Documenting Developmental Success Stories – The SAfAIDS Model SAfAIDS has been documenting best/good practices and success stories in development work, particularly HIV, gender, culture and SRH-related programmes and policies across the SADC region for over five years. During this period, SAfAIDS has established standard criteria for identification of success story, and a standard methodology for documentation. The organisation has gained expertise in the targeted dissemination and sharing of documented good practices and success stories that have proven effective and valuable to support programmes in scale-up and replication of effective programmes, and in advocacy for resource mobilisation HIV, gender, culture and SRH. The systematic approach used for documenting the SAYWHAT Youth SRHR Programme as a success story has been drawn from SAfAIDS’ experiences, as well as those of other organisations such as USAID/Africare and DFID ).
Lessons Learned: The SAYWHAT initiative has generated invaluable lessons that can be used to improve future youth-targeted SRHR and HIV programmes.
- Mentoring Youth Organisations for Success
Although SAYWHAT is truly a youth-initiated and youth-led initiative, the organisation’s survival as a youth organisation lies in the nurturing and mentoring that the founders received through the auspices of Community Working Group on Health (CWGH). Transforming youth initiatives into sustainable organisations requires a mentor with youth interests at heart and with the capacity to provide mentorship that is specifically focused on organisational development.
- Generating Capacity for Youth to Lead in Their Own Interventions
Generating the capacity of young people to respond to their own challenges is more empowering than providing services to young people. Capacity development should target both beneficiaries and youth leaders driving the intervention in order to respond effectively to the dynamism of young people’s needs.
- Integration of Youth Initiatives into Existing Interventions
At project start-up, it is important for organisations to identify opportunities for integrating their projects and interventions into existing services provided in the targeted constituency. This strategy was adopted due to a realisation that introducing parallel programmes for students would prove difficult given their schedules and competing interests. This strategy also helps to provide an existing firm foundation from which to launch interventions, thereby maximising the impact of the intervention within a relatively short period of time. SAYWHAT designed interventions to integrate with and enhance services and products, for example, health care, entertainment, student orientation, student union activities and curriculum which were already provided to students at their tertiary institutions, achieving some impact.

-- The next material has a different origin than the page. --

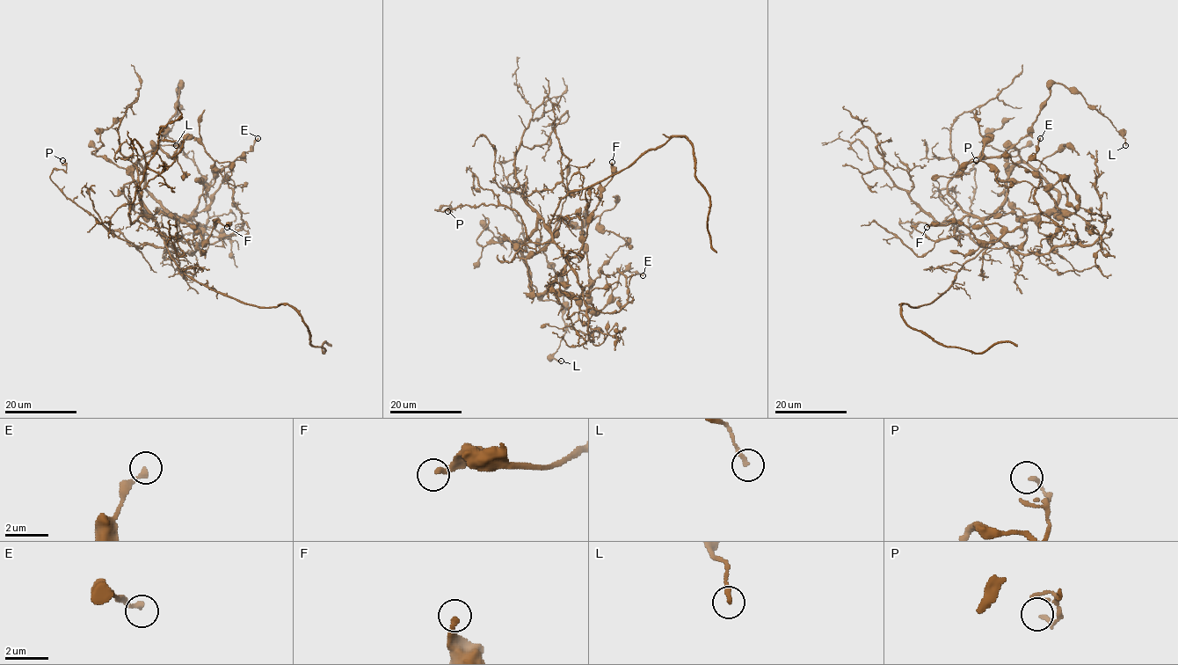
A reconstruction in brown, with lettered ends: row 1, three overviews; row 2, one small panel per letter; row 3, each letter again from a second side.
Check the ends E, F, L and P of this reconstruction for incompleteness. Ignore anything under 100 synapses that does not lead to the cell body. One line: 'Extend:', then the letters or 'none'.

- Addressing Underlying Causes of Youth Vulnerabilities
Interrogate the particular national or community challenges and identify the real underlying causes of vulnerability as a first step to addressing them through the implementation of targeted interventions. Whilst accommodation and transport presented themselves as key challenges faced by young people working with SAYWHAT, there was a realisation that the challenges went beyond what could be seen on the surface. The real challenges, which increased young people to vulnerability to HIV and STIs for instance, were inadequate information and skills to support youth to understand, access and enjoy their sexual and reproductive rights.
- Creating Networks for Cost Effectiveness and Sustainability
Early on in the project, identify and mentor beneficiaries who will eventually become part of the project implementing machinery, either as paid staff or volunteers. This is both cost-effective and sustainable as it empowers target groups, in this case young people, to manage the project, building capacity, encouraging ownership of the project and minimising operating costs. The use of information communication technology (computers, mobile phones and sms) has proved a cost-cutting, yet highly effective measure for SAYWHAT because project leaders are able to report progress and challenges in a timely and efficient manner without SAYWHAT diverting funds from programmes to logistics to physically visit each college.
- Integration of HIV into SRHR to Address Underlying Causes of Youth Vulnerability
HIV may manifest itself as an obvious cause for youth vulnerability, but continued analysis of the challenges faced by youth enabled SAYWHAT to identify limited SRHR knowledge as another cause of vulnerability. By linking the two, SAYWHAT was able to adequately address the underlying causes of youth vulnerability.